However, due to technology limitations, hardware-based processing is virtually always done as fixed-point processing. While many applications could benefit from floating-point processing, this technology limitation forces a fixed-point implementation. If feasible, applications in wireless communications, radar, medical imaging, and motor control all could benefit from the high dynamic range afforded by floating-point processing.
Before discussing a new approach that enables floating-point implementation in hardware with performance similar to that of fixed-point processing, it is first necessary to discuss the reason why floating-point processing has not been very practical up to this point. This paper focuses on FPGAs as the hardware-processing devices, although most of the methods discussed can be applied to any hardware architecture.

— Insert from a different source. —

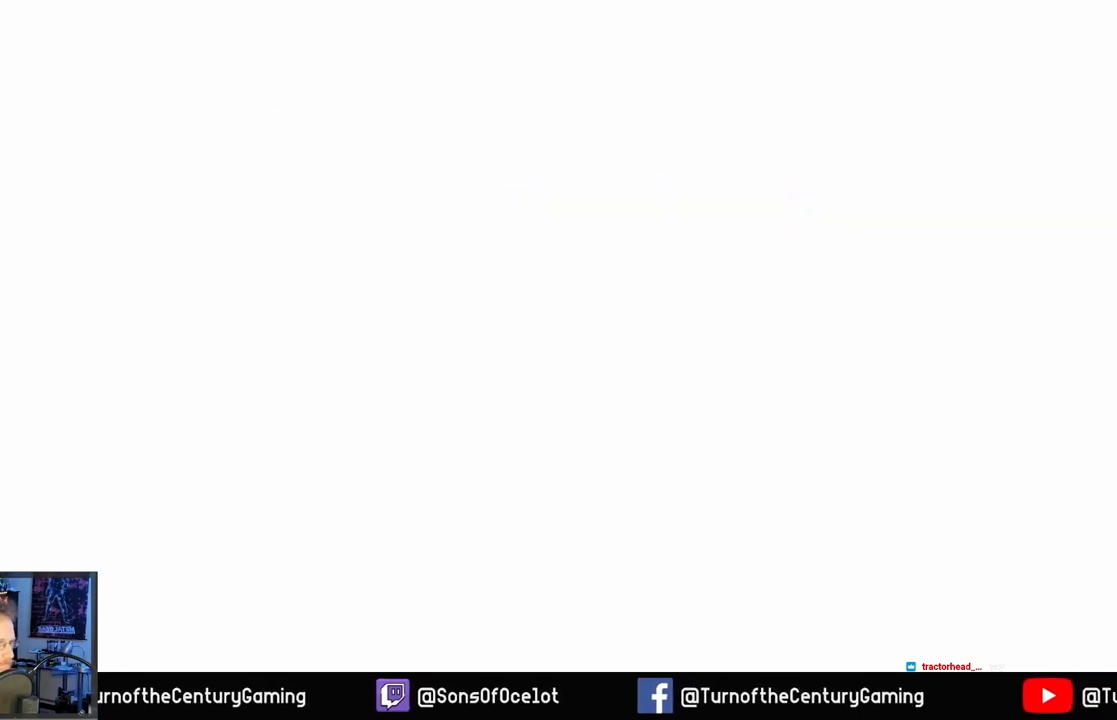
{"buttons": [], "left_stick": "center", "right_stick": "center", "events": []}
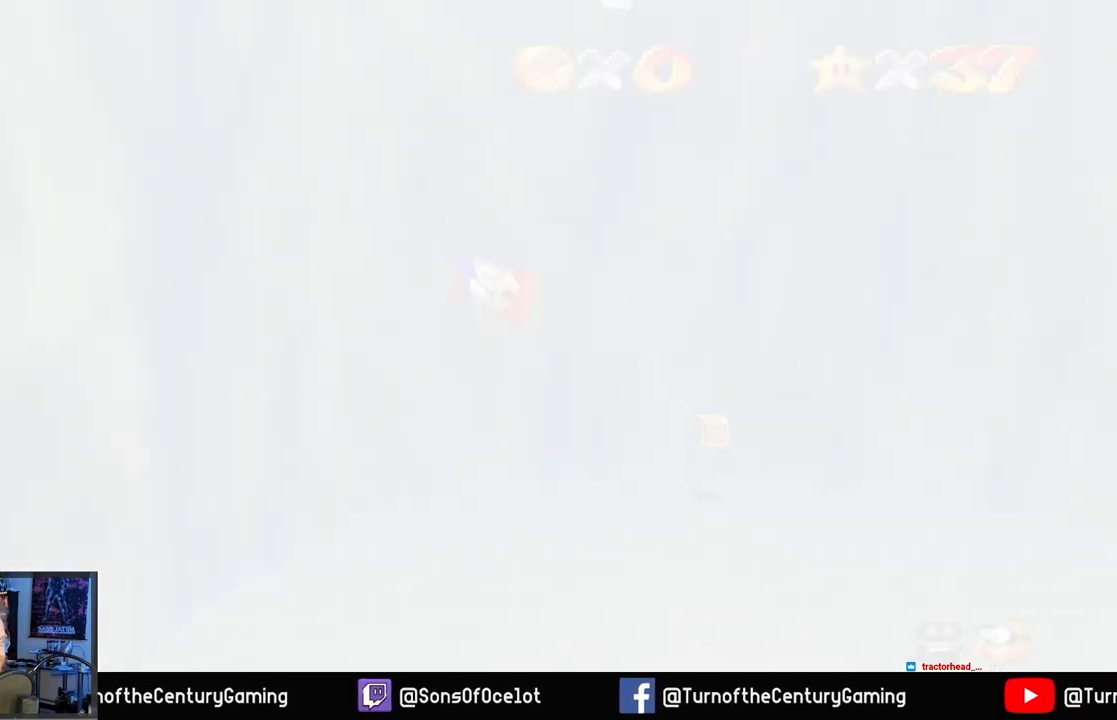
{"buttons": [], "left_stick": "center", "right_stick": "center", "events": []}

After a discussion of the challenges of implementing floating-point processing, a new approach used to overcome these issues will be presented. Next, some of the key applications for using floating-point processing, involving linear algebra, are discussed, as well as the additional features needed to support these type of designs in hardware. Performance benchmarks of FPGA floating-point processing examples are also provided.
Floating-Point Issues in FPGAs
Floating-point numerical format and operations are defined by the IEEE 754 standard, but the standard's numerical representation of floating-point numbers is not hardware friendly. To begin with, the mantissa representation includes an implicit 1. Each mantissa digital representation of range [0 : 0.999..], actually maps to a value in the range of [1 : 1.999..]. Another issue is that the sign bit is treated separately, rather than using traditional twos complement signed representation.

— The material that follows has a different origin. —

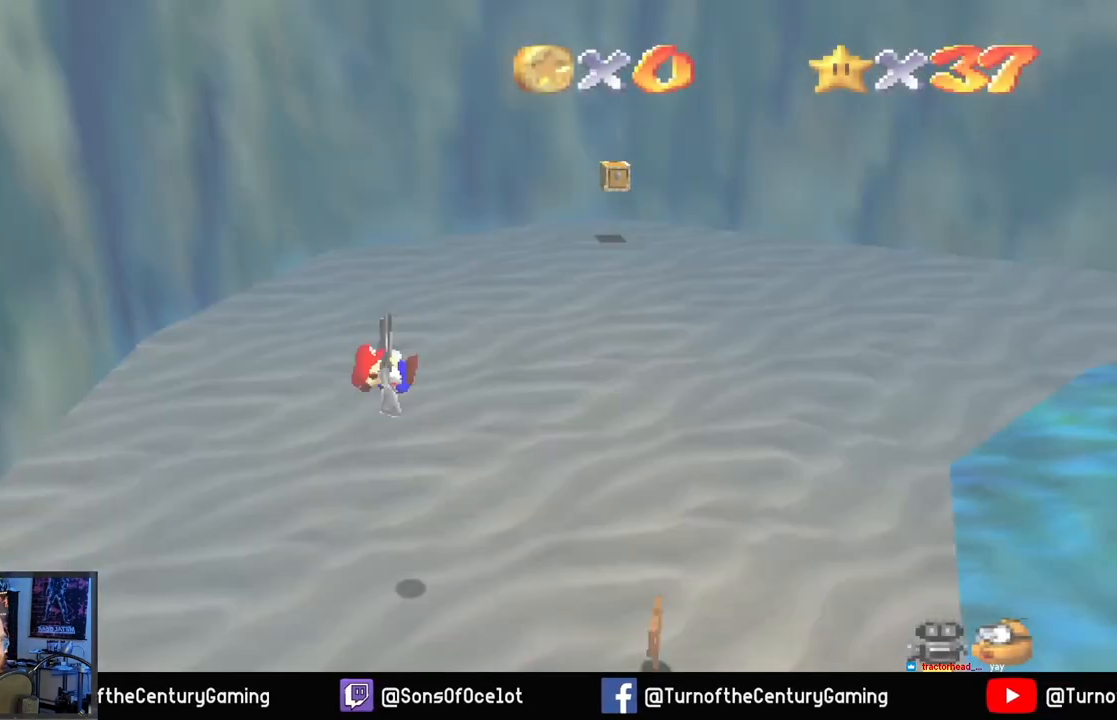
{"buttons": [], "left_stick": "up-right", "right_stick": "center", "events": [[284, "left_stick", "up-right"]]}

In addition, to preserve the dynamic range of a floating-point signal, the mantissa must be normalized after every arithmetic operation. This aligns the decimal point to the far left, and adjusts the exponent accordingly. This is normally done using a barrel shifter, which shifts any number of bits in one clock cycle. Additionally, for each arithmetic operation, specific floating-point “special cases” must be checked for and flagged as they occur.

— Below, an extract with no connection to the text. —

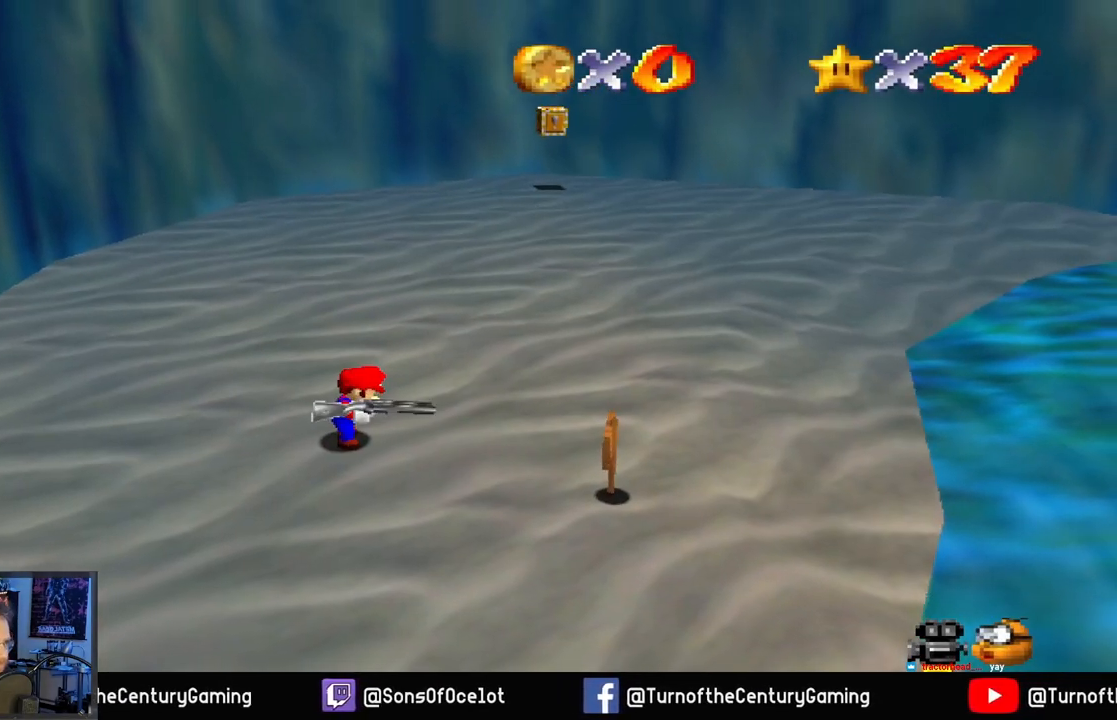
{"buttons": [], "left_stick": "up-right", "right_stick": "center", "events": []}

In floating-point processors, the CPU core has special circuits to perform these operations. Typical CPUs operate serially, so one or a small number of computational units are used to implement the sequence of software operations. Since CPU cores have a small number of floating-point computational units, the silicon area and complexity needed to implement the IEEE 754 standard is not burdensome, compared to the rest of buses, circuits, and memory needed to support the computational units.
Implementation in hardware, and in FPGAs in particular, is more challenging. In logic design, the standard format for signed numbers is the twos complement. FPGAs efficiently implement adders and multipliers in this representation. So the first step is to use the signed twos complement format to represent the floating-point mantissa, including the sign bit. The implicit 1 in the IEEE 754 format is not used.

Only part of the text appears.